## EXERCISE OBJECTIVE
Which lines of the entries below contain the string "weight"? Copy each one.

## EXTRACTED INFORMATION
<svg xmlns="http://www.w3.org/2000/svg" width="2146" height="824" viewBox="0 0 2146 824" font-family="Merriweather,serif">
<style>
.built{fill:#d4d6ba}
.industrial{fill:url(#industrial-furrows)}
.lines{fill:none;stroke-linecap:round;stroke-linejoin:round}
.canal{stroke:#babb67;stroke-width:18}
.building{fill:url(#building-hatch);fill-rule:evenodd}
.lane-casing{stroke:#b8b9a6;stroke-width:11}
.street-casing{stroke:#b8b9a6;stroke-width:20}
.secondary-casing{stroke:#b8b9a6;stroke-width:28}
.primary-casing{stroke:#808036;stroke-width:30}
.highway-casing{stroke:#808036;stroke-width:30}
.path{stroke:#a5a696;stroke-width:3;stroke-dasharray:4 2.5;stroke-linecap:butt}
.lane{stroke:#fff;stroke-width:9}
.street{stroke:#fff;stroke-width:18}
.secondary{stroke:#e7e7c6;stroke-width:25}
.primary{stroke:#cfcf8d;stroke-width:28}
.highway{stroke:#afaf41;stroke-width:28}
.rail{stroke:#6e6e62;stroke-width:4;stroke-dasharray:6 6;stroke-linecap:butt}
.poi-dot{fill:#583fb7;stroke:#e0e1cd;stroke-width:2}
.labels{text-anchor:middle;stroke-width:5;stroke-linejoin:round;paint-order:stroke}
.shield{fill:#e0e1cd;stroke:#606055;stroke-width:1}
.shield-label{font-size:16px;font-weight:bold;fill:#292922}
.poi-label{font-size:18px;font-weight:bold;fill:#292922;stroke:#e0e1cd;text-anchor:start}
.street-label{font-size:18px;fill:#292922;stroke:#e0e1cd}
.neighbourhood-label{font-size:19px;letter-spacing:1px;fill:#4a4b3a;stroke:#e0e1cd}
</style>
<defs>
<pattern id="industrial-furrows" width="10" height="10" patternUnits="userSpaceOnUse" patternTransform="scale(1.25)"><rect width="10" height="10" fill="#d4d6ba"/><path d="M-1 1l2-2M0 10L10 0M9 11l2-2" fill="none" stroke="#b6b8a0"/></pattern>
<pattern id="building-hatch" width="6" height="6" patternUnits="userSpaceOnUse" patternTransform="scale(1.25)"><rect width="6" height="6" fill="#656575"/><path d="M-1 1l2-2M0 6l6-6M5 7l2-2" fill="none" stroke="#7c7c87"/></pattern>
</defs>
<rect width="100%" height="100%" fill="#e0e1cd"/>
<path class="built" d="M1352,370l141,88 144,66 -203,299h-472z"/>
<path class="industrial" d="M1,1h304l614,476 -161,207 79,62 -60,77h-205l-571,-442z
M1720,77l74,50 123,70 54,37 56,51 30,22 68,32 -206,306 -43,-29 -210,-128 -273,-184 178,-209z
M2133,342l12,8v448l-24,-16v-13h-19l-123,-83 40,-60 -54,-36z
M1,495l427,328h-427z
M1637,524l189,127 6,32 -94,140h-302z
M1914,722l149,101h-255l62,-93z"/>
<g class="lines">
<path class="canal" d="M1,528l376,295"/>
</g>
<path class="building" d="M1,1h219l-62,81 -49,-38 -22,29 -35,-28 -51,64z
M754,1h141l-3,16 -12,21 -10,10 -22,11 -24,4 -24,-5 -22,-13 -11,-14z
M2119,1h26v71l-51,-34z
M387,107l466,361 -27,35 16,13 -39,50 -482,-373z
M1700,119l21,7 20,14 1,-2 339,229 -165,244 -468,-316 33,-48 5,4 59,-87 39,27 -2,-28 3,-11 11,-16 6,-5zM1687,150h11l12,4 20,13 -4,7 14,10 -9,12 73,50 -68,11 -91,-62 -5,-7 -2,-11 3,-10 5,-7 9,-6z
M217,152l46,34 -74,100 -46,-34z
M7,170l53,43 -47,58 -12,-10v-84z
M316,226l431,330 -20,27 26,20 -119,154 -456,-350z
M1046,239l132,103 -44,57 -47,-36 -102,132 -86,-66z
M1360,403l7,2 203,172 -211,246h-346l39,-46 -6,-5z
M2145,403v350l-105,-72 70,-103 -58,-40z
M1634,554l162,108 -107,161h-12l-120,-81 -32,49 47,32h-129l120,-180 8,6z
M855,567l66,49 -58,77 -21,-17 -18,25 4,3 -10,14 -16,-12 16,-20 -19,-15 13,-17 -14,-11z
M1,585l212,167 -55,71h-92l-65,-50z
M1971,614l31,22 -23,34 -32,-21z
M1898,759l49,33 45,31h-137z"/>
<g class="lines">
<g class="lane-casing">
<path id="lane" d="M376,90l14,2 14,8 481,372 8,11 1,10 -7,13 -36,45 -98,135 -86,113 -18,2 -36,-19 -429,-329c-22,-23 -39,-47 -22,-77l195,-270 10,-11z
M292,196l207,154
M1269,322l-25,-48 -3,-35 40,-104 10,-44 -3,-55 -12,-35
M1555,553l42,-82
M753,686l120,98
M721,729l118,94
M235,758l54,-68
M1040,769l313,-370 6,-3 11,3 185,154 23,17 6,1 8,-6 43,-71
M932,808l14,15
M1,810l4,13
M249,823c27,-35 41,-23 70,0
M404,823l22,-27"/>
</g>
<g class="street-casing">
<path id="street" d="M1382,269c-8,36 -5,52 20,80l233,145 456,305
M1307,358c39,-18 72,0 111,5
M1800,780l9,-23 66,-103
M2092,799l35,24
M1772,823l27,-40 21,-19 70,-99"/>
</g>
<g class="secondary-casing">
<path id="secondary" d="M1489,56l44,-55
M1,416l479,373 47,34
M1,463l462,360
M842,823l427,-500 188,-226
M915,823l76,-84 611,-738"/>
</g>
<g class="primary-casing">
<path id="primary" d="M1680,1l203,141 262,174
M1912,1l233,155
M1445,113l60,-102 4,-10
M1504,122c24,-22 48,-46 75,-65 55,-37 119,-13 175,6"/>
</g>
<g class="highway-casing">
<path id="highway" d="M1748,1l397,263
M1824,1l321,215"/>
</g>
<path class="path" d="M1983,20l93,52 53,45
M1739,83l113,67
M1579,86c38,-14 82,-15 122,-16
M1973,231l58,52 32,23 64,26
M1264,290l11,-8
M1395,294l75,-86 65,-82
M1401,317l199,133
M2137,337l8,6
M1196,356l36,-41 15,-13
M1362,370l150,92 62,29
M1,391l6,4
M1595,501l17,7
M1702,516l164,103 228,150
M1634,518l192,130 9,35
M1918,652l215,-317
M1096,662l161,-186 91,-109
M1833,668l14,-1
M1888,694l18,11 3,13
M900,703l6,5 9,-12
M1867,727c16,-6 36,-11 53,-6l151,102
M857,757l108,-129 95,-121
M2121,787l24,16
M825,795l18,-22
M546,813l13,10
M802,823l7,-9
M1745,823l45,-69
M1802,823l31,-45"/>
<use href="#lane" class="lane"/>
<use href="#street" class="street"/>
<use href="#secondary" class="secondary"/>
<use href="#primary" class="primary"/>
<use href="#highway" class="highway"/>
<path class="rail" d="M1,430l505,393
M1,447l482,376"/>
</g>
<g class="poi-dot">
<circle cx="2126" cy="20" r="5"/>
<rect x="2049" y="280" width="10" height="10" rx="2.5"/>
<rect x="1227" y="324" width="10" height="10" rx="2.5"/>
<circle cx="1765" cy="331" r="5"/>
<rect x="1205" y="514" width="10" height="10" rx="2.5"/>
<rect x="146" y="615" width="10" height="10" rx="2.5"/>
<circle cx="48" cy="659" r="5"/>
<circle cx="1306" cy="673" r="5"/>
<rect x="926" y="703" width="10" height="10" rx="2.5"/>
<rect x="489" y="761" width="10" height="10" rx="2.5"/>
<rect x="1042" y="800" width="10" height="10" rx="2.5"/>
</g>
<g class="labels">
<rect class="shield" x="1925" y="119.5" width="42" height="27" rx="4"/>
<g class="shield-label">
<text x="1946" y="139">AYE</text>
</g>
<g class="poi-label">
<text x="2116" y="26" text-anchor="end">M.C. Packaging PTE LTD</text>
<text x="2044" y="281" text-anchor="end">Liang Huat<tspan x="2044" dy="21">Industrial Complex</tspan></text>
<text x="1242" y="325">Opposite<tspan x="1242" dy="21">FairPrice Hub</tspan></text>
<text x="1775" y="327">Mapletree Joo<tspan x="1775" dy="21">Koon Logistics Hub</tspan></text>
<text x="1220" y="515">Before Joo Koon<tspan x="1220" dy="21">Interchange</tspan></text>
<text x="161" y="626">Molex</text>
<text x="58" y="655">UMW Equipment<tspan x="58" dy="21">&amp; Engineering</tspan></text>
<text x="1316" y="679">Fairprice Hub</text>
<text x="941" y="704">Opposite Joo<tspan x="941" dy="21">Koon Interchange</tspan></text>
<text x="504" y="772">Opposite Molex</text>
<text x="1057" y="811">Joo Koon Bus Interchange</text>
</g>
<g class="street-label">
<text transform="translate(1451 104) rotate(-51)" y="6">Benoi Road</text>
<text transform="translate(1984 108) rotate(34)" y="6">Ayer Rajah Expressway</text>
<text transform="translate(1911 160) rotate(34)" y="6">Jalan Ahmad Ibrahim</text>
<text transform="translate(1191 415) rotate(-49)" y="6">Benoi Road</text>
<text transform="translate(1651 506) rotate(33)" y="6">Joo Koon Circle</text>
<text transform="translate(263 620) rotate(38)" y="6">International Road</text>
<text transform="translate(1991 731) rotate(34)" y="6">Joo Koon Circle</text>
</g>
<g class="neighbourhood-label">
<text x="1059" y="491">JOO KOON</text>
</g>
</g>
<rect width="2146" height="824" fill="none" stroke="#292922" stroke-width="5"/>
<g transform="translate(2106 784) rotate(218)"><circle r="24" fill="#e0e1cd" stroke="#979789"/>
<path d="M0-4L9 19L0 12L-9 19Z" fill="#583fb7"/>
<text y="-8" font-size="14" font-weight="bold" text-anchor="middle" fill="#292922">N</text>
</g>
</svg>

## ANSWER TO THIS PROBLEM
.shield-label{font-size:16px;font-weight:bold;fill:#292922}
.poi-label{font-size:18px;font-weight:bold;fill:#292922;stroke:#e0e1cd;text-anchor:start}
<text y="-8" font-size="14" font-weight="bold" text-anchor="middle" fill="#292922">N</text>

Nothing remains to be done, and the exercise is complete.